━━━ RECORDS SUPPLIED ━━━

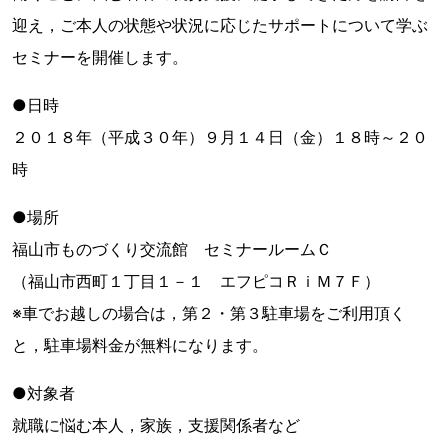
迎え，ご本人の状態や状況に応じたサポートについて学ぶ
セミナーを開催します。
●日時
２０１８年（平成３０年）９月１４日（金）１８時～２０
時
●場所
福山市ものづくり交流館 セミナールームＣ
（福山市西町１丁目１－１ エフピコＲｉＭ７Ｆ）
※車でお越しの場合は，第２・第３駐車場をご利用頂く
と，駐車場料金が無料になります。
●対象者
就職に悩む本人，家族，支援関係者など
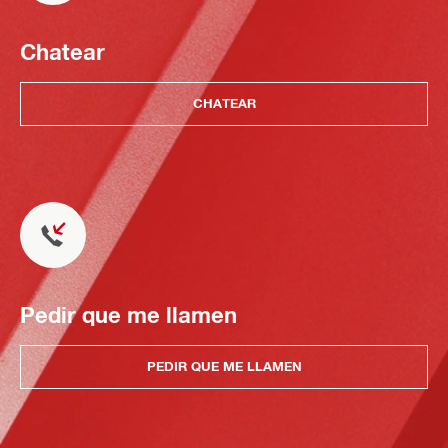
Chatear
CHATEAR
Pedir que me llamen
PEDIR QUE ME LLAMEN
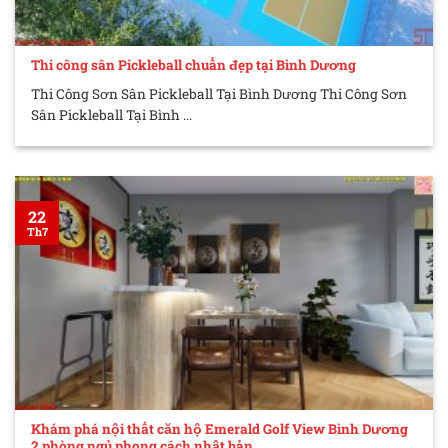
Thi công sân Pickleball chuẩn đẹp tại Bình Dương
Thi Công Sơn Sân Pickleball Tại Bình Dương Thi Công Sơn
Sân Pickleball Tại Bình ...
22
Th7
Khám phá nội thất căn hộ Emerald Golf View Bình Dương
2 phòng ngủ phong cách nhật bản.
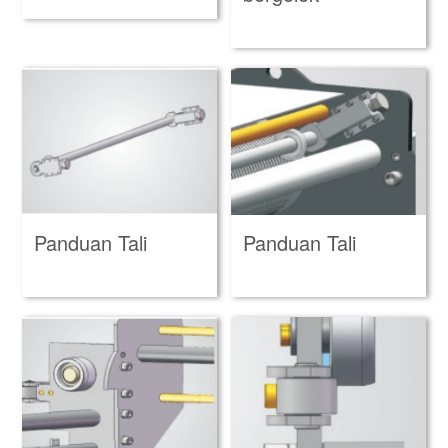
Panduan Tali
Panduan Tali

━━━
━━━ RECORDS SUPPLIED ━━━

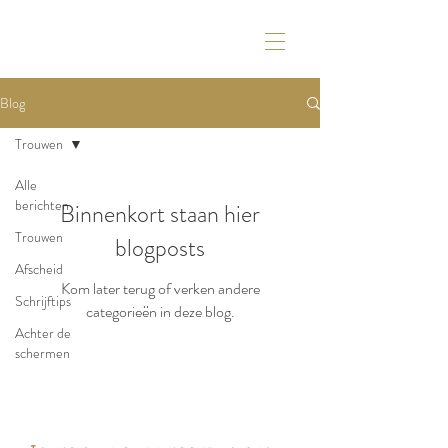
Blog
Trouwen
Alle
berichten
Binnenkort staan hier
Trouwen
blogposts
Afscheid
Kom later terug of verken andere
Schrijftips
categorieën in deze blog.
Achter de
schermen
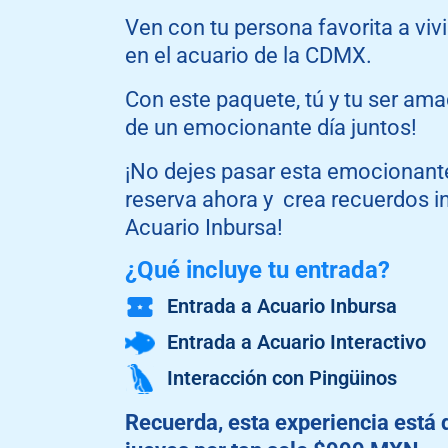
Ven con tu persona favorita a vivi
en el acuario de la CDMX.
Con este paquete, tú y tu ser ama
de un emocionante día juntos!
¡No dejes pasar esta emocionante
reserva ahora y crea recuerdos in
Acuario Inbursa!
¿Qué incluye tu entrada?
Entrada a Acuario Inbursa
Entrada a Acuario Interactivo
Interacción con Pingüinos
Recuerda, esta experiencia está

━━━

- YOUR ASSIGNMENT -
Return, from the data, each line that has the word "esta" in it.

- SOLUTION BELOW -
¡No dejes pasar esta emocionante
Recuerda, esta experiencia está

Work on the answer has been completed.